TEXT FOR ANALYSIS.
--- START ---
This could be a JUCE problem rather than a pedalboard problem. For example, with the AudioParameterInt, it seems that the getNumSteps method should return the correct number of steps (see here). If we can work out how to get the actual number of steps for the different parameter types then I would be happy to attempt a refactor of the current implementation.

One more question regarding:

I think I have found a workaround (using OSC to send double precision floats/strings to my plugin).

I was able to get some initial tests working, using OSC Receiver to send OSC messages with python-osc to my plugin. However when I load the plugin into pedalboard and try the same thing, the oscMessageReceived method only is called once I reach a debug point or the end of my code. Is there something inherent in the way pedalboard loads a plugin which causes the message manager not to process a message until a breakpoint (or end of the code). Perhaps it is something to do with using the plugin in a non-realtime capacity...
--- END ---
Camera calibration data:
--- START ---
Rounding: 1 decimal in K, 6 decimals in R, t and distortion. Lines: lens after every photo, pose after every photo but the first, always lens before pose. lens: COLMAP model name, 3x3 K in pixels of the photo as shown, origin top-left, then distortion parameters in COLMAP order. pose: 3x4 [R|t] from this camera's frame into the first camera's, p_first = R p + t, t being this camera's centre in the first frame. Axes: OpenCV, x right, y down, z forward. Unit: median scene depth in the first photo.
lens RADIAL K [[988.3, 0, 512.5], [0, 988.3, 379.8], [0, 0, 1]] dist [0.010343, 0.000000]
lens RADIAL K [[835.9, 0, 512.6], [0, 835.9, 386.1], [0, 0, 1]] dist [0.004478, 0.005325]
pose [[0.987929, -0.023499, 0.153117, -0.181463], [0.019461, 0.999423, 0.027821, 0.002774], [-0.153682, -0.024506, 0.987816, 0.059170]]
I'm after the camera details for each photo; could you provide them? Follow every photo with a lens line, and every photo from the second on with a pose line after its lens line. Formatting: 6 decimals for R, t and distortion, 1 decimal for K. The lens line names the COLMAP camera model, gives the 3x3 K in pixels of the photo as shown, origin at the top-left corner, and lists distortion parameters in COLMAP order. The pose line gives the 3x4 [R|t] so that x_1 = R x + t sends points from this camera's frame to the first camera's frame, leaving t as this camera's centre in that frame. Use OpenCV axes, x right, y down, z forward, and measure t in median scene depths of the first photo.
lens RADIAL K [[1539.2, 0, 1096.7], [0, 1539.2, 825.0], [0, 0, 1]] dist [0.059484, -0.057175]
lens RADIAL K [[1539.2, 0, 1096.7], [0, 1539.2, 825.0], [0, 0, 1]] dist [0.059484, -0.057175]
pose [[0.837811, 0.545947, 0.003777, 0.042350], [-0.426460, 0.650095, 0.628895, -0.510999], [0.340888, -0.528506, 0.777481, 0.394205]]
--- END ---
PROBLEMS TO WORK ON.
**A)** In the pedalboard forum post, what does the writer use to send double precision floats and strings to the plugin?
**B)** Translate this sentence from the pedalboard forum post into Spanish: "I was able to get some initial tests working, using OSC Receiver to send OSC messages with python-osc to my plugin."
**C)** Using the pedalboard forum post, explain in one to three sentences why the writer suspects the problem may lie with JUCE rather than pedalboard.
The records come from a separate source.

EXERCISE RESULTS.
**A)** OSC.

**B)** Pude hacer funcionar algunas pruebas iniciales, usando OSC Receiver para enviar mensajes OSC con python-osc a mi plugin.

**C)** The writer gives the example of AudioParameterInt, whose getNumSteps method seems like it should return the correct number of steps. This suggests the step count issue comes from JUCE rather than from pedalboard.